Leisl Schillenger Makes an Over the Shoulder Catch in Deep Center Where Norman Mailer Cuts the Grass and Joe D Haunts The Ground Crew

You know that no one is more prepared than this reporter to cease and desist on the topic of the New York Times Book Review and its utter loathing of fiction. Norman Mailer may be cranky and a trifle carniverous in a vegan age, but it’s not as though he’s cooking crank in a West Village townhouse, or socking Rosie O’Donnell in the kisser, or giving commencement speechs at Vassar on the vagaries of chick-lit and the fall of civilization. Okay he wrote a novel about young Adolph’s formative years. Janet Maslin’s review innoculates the innocent with all the dudgeon the American Heart Association might muster in regard to the sausage and pepper sandwich. Read Norman at your peril. You’ll poke your Third Eye out.

Thankfully in the same periodical Leisl Schillenger writes an actual book review of Roddy Doyle’s novel PAULA SPENCER. It’s okay with Leisl that Doyle labors in this distasteful arena, and she pretty much sticks to the task with a one hand grab at the warning track of Roddy’s long fly ball. She makes it look easy! She discusses the book without a single reference to the futlility of fiction.

At least the Sports Section is on the job. The Yankees are stockpiling young arms ( not as gross as it sounds, my Bulgarian friends.) The Knicks lost a heartbreaker. To the New Jersey Nets. Strange odors waft across the river. Somewhere near Basking Ridge a reader is cracking open that new Norman Mailer novel. Oh, the horror.

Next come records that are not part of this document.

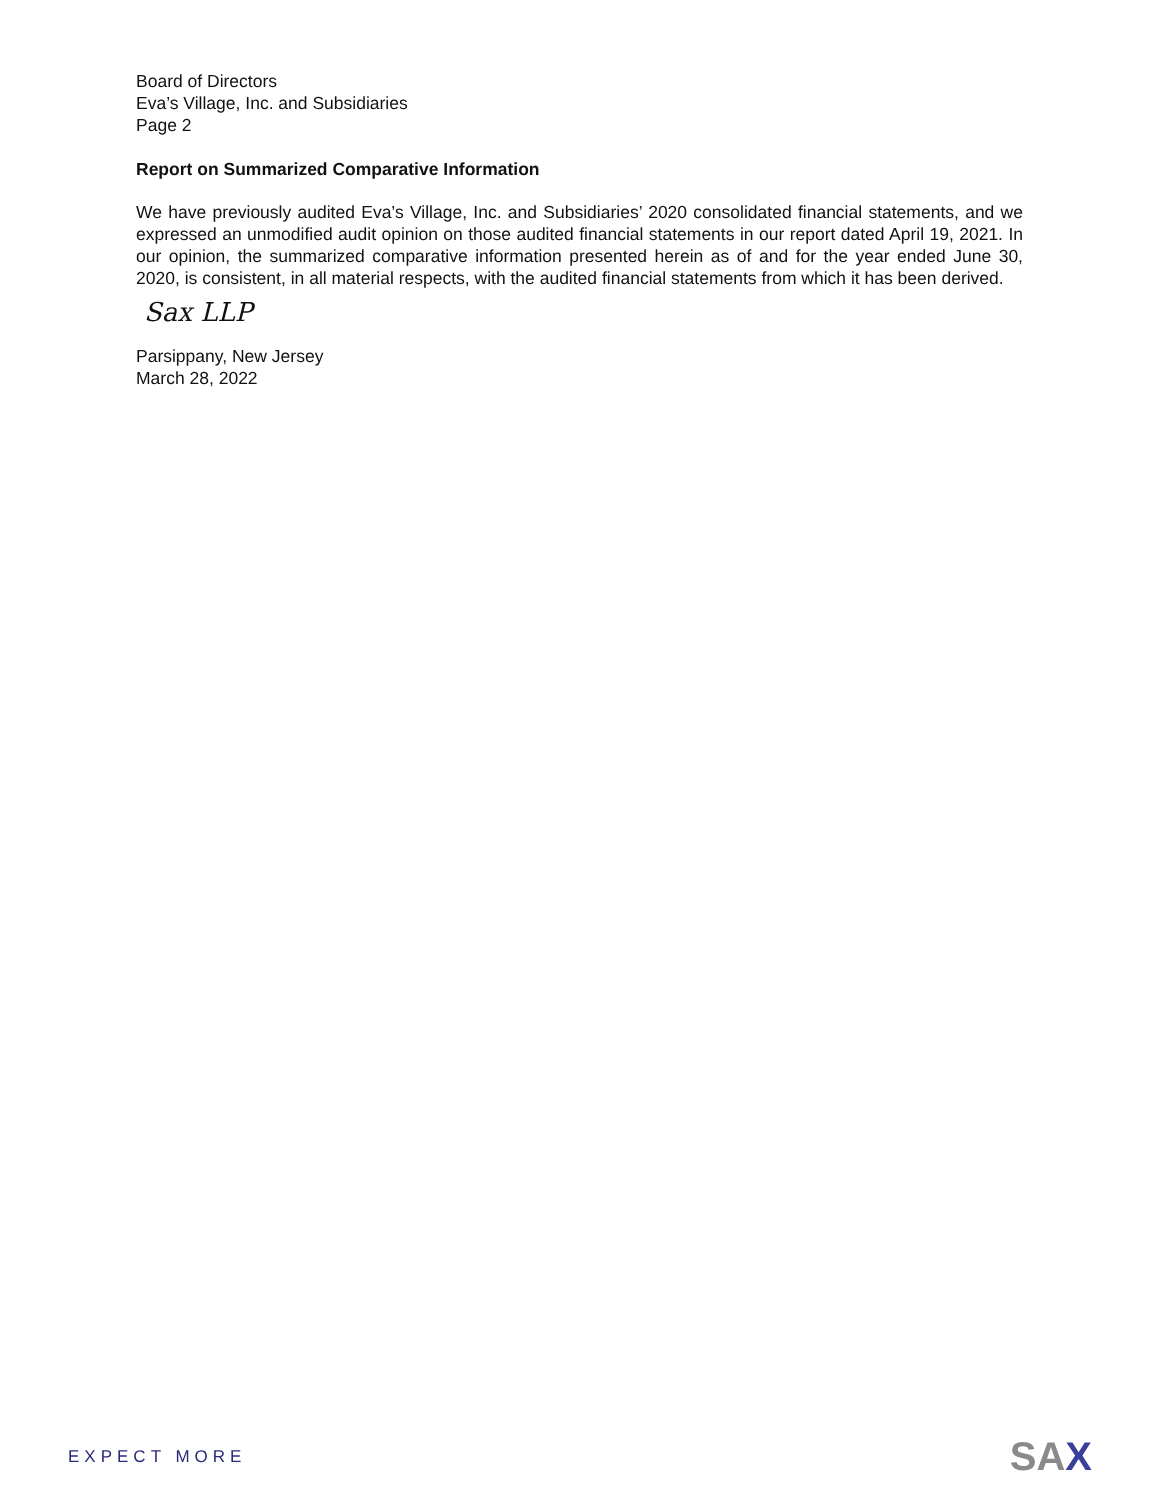Board of Directors
Eva’s Village, Inc. and Subsidiaries
Page 2
Report on Summarized Comparative Information
We have previously audited Eva’s Village, Inc. and Subsidiaries’ 2020 consolidated financial statements, and we expressed an unmodified audit opinion on those audited financial statements in our report dated April 19, 2021. In our opinion, the summarized comparative information presented herein as of and for the year ended June 30, 2020, is consistent, in all material respects, with the audited financial statements from which it has been derived.
Sax LLP
Parsippany, New Jersey
March 28, 2022
EXPECT MORE
SAX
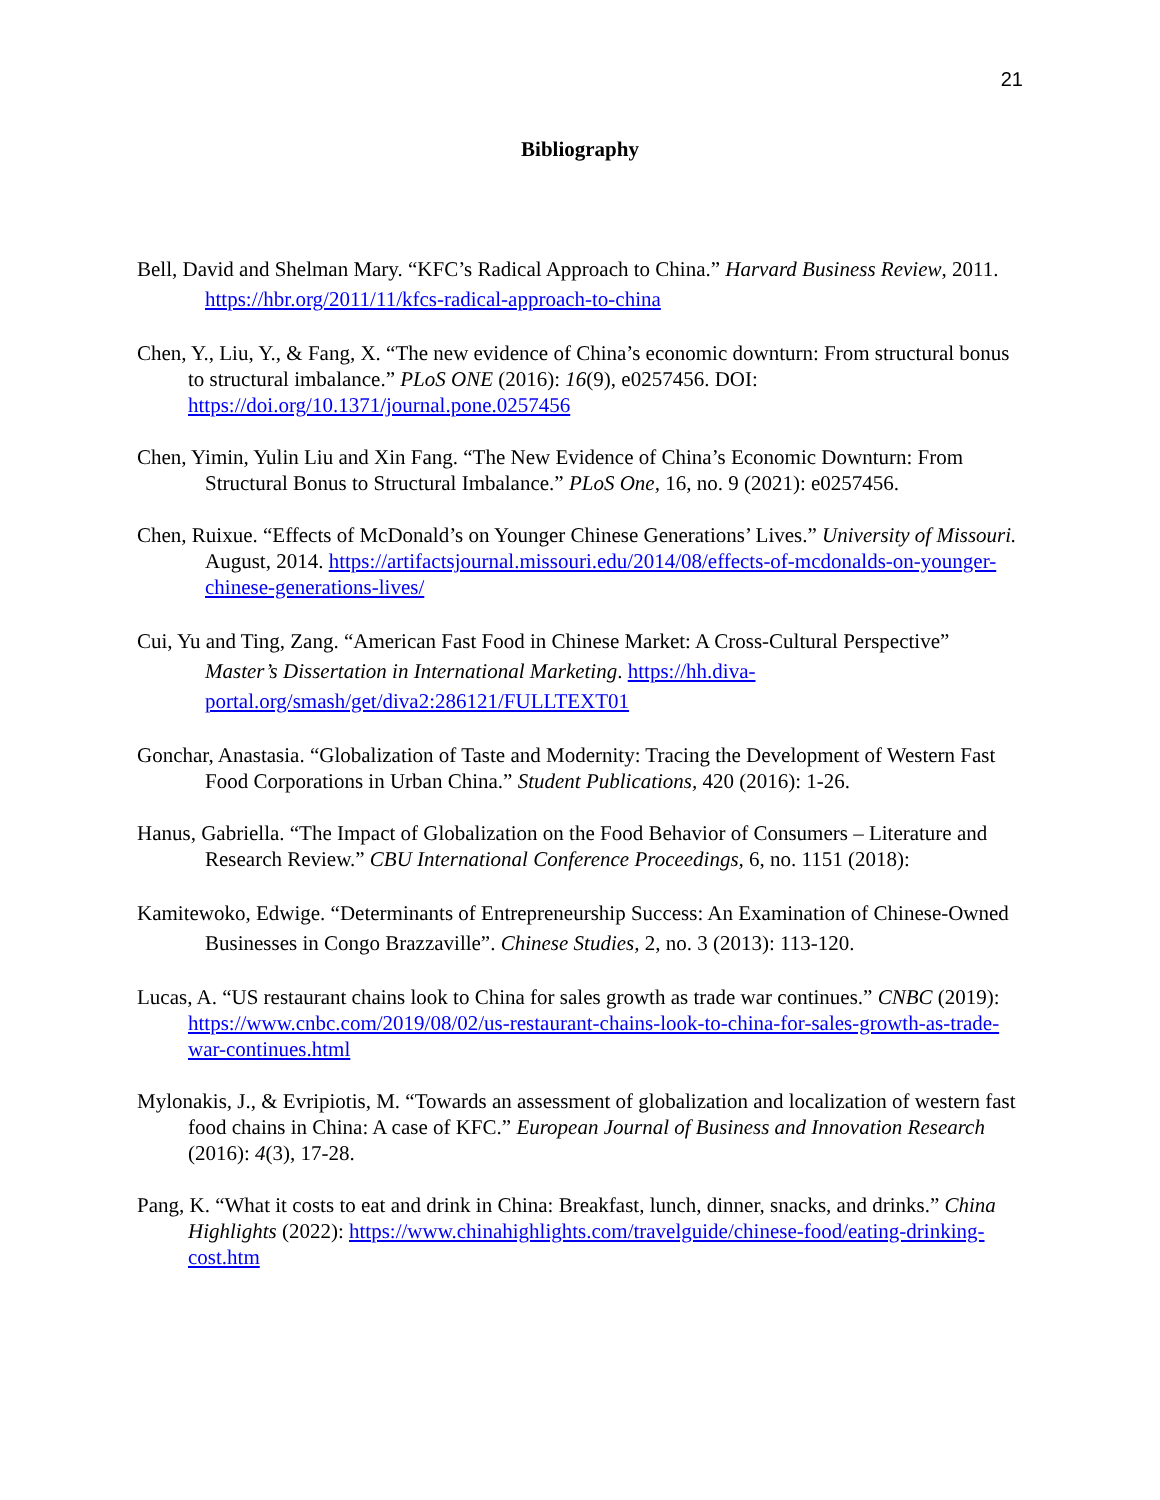21
Bibliography
Bell, David and Shelman Mary. “KFC’s Radical Approach to China.” Harvard Business Review, 2011. https://hbr.org/2011/11/kfcs-radical-approach-to-china
Chen, Y., Liu, Y., & Fang, X. “The new evidence of China’s economic downturn: From structural bonus to structural imbalance.” PLoS ONE (2016): 16(9), e0257456. DOI: https://doi.org/10.1371/journal.pone.0257456
Chen, Yimin, Yulin Liu and Xin Fang. “The New Evidence of China’s Economic Downturn: From Structural Bonus to Structural Imbalance.” PLoS One, 16, no. 9 (2021): e0257456.
Chen, Ruixue. “Effects of McDonald’s on Younger Chinese Generations’ Lives.” University of Missouri. August, 2014. https://artifactsjournal.missouri.edu/2014/08/effects-of-mcdonalds-on-younger-chinese-generations-lives/
Cui, Yu and Ting, Zang. “American Fast Food in Chinese Market: A Cross-Cultural Perspective” Master’s Dissertation in International Marketing. https://hh.diva-portal.org/smash/get/diva2:286121/FULLTEXT01
Gonchar, Anastasia. “Globalization of Taste and Modernity: Tracing the Development of Western Fast Food Corporations in Urban China.” Student Publications, 420 (2016): 1-26.
Hanus, Gabriella. “The Impact of Globalization on the Food Behavior of Consumers – Literature and Research Review.” CBU International Conference Proceedings, 6, no. 1151 (2018):
Kamitewoko, Edwige. “Determinants of Entrepreneurship Success: An Examination of Chinese-Owned Businesses in Congo Brazzaville”. Chinese Studies, 2, no. 3 (2013): 113-120.
Lucas, A. “US restaurant chains look to China for sales growth as trade war continues.” CNBC (2019): https://www.cnbc.com/2019/08/02/us-restaurant-chains-look-to-china-for-sales-growth-as-trade-war-continues.html
Mylonakis, J., & Evripiotis, M. “Towards an assessment of globalization and localization of western fast food chains in China: A case of KFC.” European Journal of Business and Innovation Research (2016): 4(3), 17-28.
Pang, K. “What it costs to eat and drink in China: Breakfast, lunch, dinner, snacks, and drinks.” China Highlights (2022): https://www.chinahighlights.com/travelguide/chinese-food/eating-drinking-cost.htm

One Response to “Leisl Schillenger Makes an Over the Shoulder Catch in Deep Center Where Norman Mailer Cuts the Grass and Joe D Haunts The Ground Crew”

  1. david i Says:

    Fiction reviews are gradually moving out of the Book Reviews and onto the web.

    There’s something ironic in this, but I can’t think of a good metaphor or analogy. I’ll leave a blank here for someone else to fill.